In the case of health care that’s very difficult to assure that both parties (doctor and patient) have the same data. Physicians spend four years in medical school and at least three additional years in training. The volume of information they must manage is enormous. Few actually master the information in their own specialty.

But it is possible to supply patients with both outcome and process information regarding physicians. At least patients can make decisions based on something besides whether the front-office staff is nice.

I applaud Mr. Leavitt’s efforts.

It’s still your health care. Ask questions. Expect answers. Demand responsibility.

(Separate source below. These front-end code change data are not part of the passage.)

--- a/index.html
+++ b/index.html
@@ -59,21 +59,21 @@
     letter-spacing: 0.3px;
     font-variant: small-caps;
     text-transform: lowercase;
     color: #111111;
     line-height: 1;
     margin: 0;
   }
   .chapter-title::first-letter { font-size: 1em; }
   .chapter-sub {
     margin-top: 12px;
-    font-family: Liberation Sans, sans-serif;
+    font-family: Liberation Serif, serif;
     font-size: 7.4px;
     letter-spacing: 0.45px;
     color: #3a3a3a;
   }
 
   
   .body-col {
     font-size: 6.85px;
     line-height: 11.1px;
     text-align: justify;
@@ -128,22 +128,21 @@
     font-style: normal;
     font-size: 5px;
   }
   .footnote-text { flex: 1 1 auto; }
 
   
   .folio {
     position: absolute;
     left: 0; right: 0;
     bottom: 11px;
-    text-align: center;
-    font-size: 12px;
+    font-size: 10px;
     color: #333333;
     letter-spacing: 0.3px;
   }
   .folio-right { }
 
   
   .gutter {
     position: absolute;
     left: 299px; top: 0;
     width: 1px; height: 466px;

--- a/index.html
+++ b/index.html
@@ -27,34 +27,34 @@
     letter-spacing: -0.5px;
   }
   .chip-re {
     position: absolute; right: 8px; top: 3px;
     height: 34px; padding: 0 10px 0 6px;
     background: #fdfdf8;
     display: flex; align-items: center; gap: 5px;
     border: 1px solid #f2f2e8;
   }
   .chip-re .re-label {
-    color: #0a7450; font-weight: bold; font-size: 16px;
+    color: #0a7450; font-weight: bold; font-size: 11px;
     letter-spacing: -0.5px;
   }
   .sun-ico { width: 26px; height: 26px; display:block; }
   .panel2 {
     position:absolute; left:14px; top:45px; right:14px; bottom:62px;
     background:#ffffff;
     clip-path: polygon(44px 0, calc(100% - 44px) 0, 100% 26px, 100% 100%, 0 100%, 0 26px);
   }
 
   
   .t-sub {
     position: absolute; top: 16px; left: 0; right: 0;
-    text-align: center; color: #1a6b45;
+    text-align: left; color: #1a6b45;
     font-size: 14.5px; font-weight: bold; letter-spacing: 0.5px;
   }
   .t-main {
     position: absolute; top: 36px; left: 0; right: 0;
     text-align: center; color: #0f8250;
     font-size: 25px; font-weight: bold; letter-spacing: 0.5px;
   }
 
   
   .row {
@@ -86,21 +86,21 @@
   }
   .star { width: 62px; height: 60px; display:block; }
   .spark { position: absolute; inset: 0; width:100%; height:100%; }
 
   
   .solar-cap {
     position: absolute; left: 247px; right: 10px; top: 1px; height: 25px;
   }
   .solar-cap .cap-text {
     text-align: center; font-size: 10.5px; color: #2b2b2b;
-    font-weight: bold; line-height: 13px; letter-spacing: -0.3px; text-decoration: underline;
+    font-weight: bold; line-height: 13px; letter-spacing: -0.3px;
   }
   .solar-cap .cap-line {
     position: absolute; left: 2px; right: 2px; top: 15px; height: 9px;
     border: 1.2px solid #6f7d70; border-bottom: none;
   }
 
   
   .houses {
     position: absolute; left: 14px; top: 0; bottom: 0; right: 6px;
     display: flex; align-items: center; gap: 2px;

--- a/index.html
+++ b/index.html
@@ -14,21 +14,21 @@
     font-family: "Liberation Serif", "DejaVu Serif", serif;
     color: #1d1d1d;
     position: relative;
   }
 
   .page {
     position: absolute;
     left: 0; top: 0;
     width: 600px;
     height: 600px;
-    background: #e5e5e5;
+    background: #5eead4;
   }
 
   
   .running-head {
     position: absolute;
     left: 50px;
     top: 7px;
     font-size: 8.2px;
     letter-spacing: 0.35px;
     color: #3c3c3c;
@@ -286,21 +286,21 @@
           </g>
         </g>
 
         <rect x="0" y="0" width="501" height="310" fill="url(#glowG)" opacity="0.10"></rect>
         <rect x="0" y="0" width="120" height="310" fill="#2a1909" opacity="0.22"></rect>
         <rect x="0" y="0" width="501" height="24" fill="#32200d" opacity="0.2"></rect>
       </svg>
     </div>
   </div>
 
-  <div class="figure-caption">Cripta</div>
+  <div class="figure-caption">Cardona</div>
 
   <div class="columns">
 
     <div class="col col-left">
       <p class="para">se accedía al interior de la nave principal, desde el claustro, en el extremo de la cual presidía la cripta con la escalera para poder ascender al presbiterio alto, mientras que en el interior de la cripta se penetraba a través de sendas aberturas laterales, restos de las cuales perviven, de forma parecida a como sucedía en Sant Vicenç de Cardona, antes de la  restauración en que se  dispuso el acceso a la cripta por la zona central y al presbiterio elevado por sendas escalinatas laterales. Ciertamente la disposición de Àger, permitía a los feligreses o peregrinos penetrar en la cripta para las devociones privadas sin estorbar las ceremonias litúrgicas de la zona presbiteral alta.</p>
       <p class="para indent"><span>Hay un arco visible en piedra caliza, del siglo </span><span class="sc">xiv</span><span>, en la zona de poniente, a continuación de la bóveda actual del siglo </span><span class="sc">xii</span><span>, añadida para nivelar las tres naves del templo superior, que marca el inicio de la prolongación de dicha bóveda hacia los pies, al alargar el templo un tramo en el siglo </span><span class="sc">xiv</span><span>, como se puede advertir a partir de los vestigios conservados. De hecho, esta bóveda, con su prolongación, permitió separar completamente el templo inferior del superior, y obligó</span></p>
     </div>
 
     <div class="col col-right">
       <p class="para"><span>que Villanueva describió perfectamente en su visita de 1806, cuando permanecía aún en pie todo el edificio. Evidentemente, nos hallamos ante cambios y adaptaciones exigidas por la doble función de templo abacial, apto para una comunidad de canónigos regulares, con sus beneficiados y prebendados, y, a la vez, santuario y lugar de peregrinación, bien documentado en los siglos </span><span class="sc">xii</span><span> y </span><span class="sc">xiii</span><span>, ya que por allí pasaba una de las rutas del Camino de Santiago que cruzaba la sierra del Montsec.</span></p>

Suppose you go to your surgeon and after your operation you find not one but two scars. In spite of renewed efforts wrong site and wrong patient surgeries continue to occur.

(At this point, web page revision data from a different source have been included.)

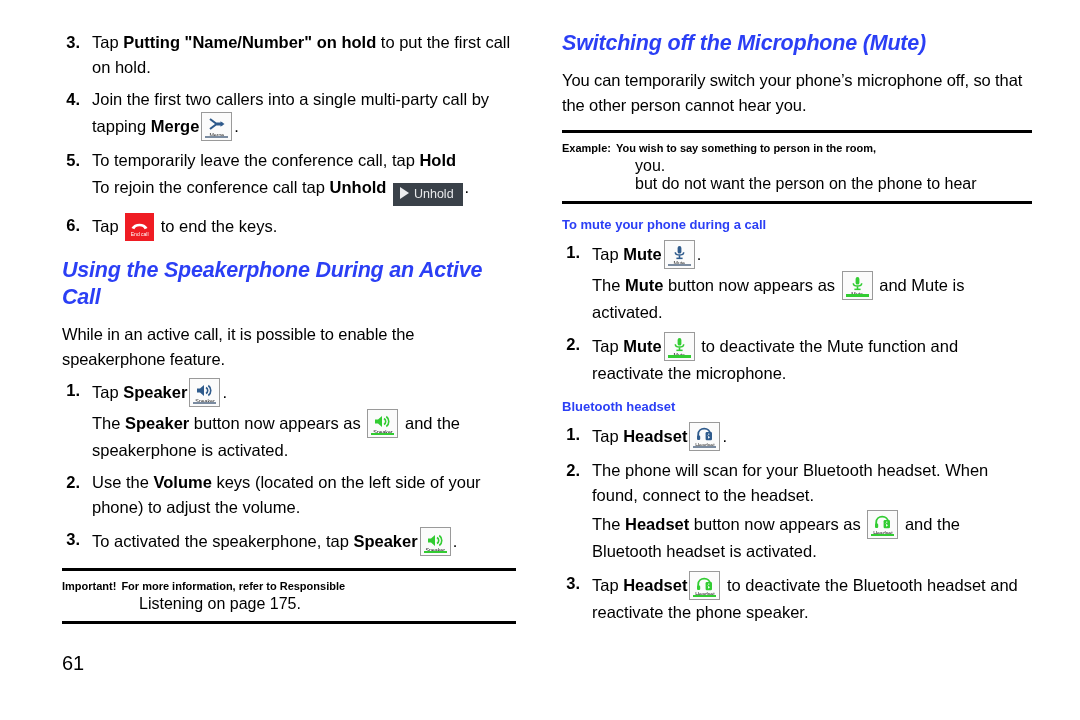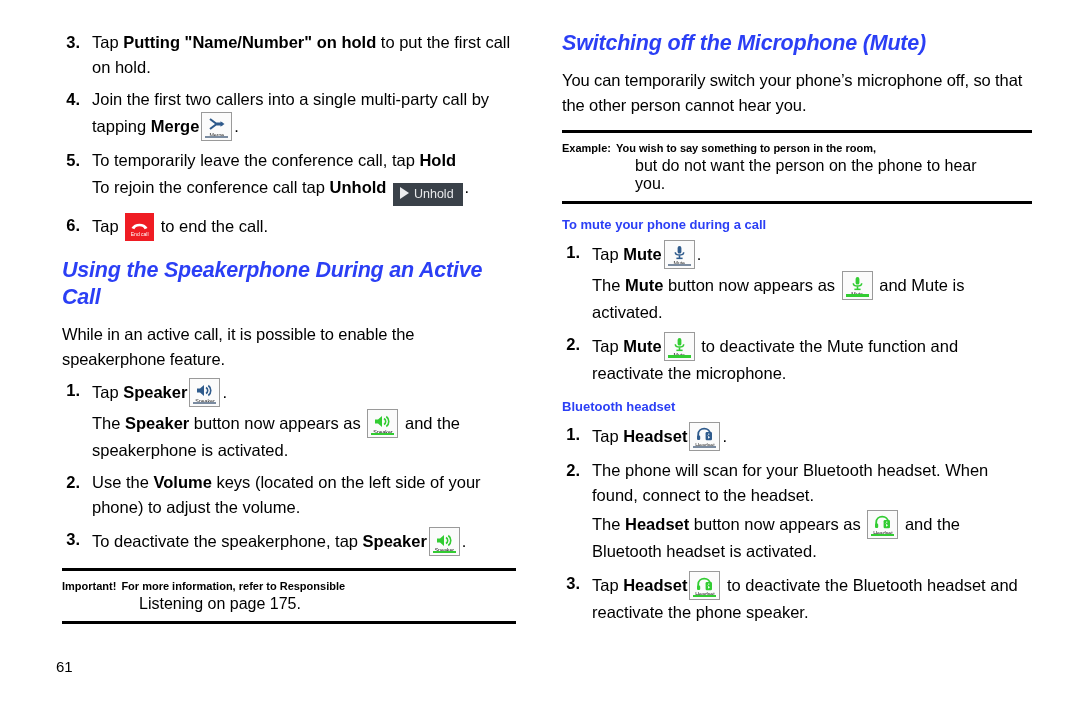--- a/index.html
+++ b/index.html
@@ -81,23 +81,23 @@
     line-height: 1.5;
   }
   .note-label { font-weight: bold; white-space: nowrap; padding-right: 5px; }
   .note-text { flex: 1 1 auto; font-weight: bold; }
   .note-cont { margin-left: 77px; }
   .note-cont2 { margin-left: 73px; }
 
   
   .pagenum {
     position: absolute;
-    left: 56px;
+    left: 62px;
     bottom: 45px;
-    font-size: 15px;
+    font-size: 20px;
   }
 
   
   .ibtn {
     display: inline-block;
     vertical-align: -9px;
     width: 31px; height: 29px;
     border: 1px solid #9a9a9a;
     background: #fbfbfb;
     position: relative;
@@ -201,21 +201,21 @@
         <div class="onum">5.</div>
         <div class="obody"><span>To temporarily leave the conference call, tap </span><b>Hold</b>
           <div class="subpara"><span>To rejoin the conference call tap </span><b>Unhold</b> <span class="pill"><span class="pglyph play-tri"></span><span>Unhold</span></span><span>.</span></div>
         </div>
       </div>
 
       <div class="oitem">
         <div class="onum">6.</div>
         <div class="obody"><span>Tap </span><span class="endcall"><span class="glyph"><svg width="19" height="12" viewBox="0 0 19 12">
                   <path d="M1.5 9 C4 3.2 15 3.2 17.5 9 L14.6 10.2 C13.9 8.2 12.2 7.2 9.5 7.2 C6.8 7.2 5.1 8.2 4.4 10.2 Z" fill="#ffffff"></path>
-                </svg></span><span class="cap">End call</span></span><span> to end the call.</span></div>
+                </svg></span><span class="cap">End call</span></span><span> to end the keys.</span></div>
       </div>
 
       <div class="h-blue-big">Using the Speakerphone During an Active Call</div>
 
       <p class="para">While in an active call, it is possible to enable the speakerphone feature.</p>
 
       <div class="oitem">
         <div class="onum">1.</div>
         <div class="obody"><span>Tap </span><b>Speaker</b><span class="ibtn"><span class="glyph"><svg width="17" height="15" viewBox="0 0 17 15">
                   <path d="M1 5.5 L4 5.5 L8 2 L8 13 L4 9.5 L1 9.5 Z" fill="#2f5b8c"></path>
@@ -230,21 +230,21 @@
         </div>
       </div>
 
       <div class="oitem">
         <div class="onum">2.</div>
         <div class="obody"><span>Use the </span><b>Volume</b><span> keys (located on the left side of your phone) to adjust the volume.</span></div>
       </div>
 
       <div class="oitem">
         <div class="onum">3.</div>
-        <div class="obody"><span>To deactivate the speakerphone, tap </span><b>Speaker</b><span class="ibtn on"><span class="glyph"><svg width="17" height="15" viewBox="0 0 17 15">
+        <div class="obody"><span>To activated the speakerphone, tap </span><b>Speaker</b><span class="ibtn on"><span class="glyph"><svg width="17" height="15" viewBox="0 0 17 15">
                   <path d="M1 5.5 L4 5.5 L8 2 L8 13 L4 9.5 L1 9.5 Z" fill="#32cc32"></path>
                   <path d="M10 4.5 C12.3 6 12.3 9 10 10.5" stroke="#32cc32" stroke-width="1.6" fill="none"></path>
                   <path d="M12.3 2.5 C15.6 5 15.6 10 12.3 12.5" stroke="#32cc32" stroke-width="1.6" fill="none"></path>
                 </svg></span><span class="cap">Speaker</span><span class="bar"></span></span><span>.</span></div>
       </div>
 
       <hr class="rule-thick">
       <div class="note">
         <div class="note-body">
           <span class="note-label">Important!</span>
@@ -261,22 +261,22 @@
       <div class="h-blue-big" style="margin-top:0">Switching off the Microphone (Mute)</div>
 
       <p class="para">You can temporarily switch your phone’s microphone off, so that the other person cannot hear you.</p>
 
       <hr class="rule-thick">
       <div class="note">
         <div class="note-body">
           <span class="note-label">Example:</span>
           <span class="note-text">You wish to say something to person in the room,</span>
         </div>
+        <div class="note-cont2">you.</div>
         <div class="note-cont2">but do not want the person on the phone to hear</div>
-        <div class="note-cont2">you.</div>
       </div>
       <hr class="rule-thick" style="margin-top:0">
 
       <div class="h-blue-small">To mute your phone during a call</div>
 
       <div class="oitem">
         <div class="onum">1.</div>
         <div class="obody"><span>Tap </span><b>Mute</b><span class="ibtn"><span class="glyph"><svg width="13" height="15" viewBox="0 0 13 15">
                   <rect x="4.6" y="1" width="3.8" height="7.6" rx="1.9" fill="#2f5b8c"></rect>
                   <path d="M2.3 7.2 C2.3 11 10.7 11 10.7 7.2" stroke="#2f5b8c" stroke-width="1.5" fill="none"></path>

Now how much would you expect to pay for the wrong operation? Zero is what I’d pay. But that’s not what patients are charged in many cases. Patients are often charged for the original operation and the wrong one. But it gets worse- some insurers refuse to pay for preventable errors. This leaves the patient liable for the bills.

This is worse than wrong, it’s unconscionable. Rather than contrition such physicians and hospitals have the unmitigated hubris to bill the patient- like it’s the patient’s fault! If these hospitals want to be paid then they should collect from the physician or surgeon who committed the error.

Patients need to be vigilant and participate:
1) Make sure you see your surgeon in the holding room or operating room before the surgery.
2) Make sure your surgeon reviews the consent and planned operation with you. (Not his resident, PA, or nurse.)
3) Make sure your surgeon marks the surgical site personally.
4) Make sure the consent specifies which side or site for the surgery.
5) Make sure the consent specifies who will do what part of the procedure and what part your surgeon will be present for (do not accept nebulous nonsense like “critical portions”- specify “skin prep to simple wound closure” or something similar).
6) Realize that at many hospitals rules on the part of the hospital preventing residents from operating with little or no supervision are minimal or poorly enforced.

If you find yourself a victim of wrong site or wrong patient surgery contact your attorney immediately. Remember battery is not the same as malpractice and it’s rarely covered by malpractice insurance. The best defence in these cases is a good offense.

It’s your health. Take part and take care.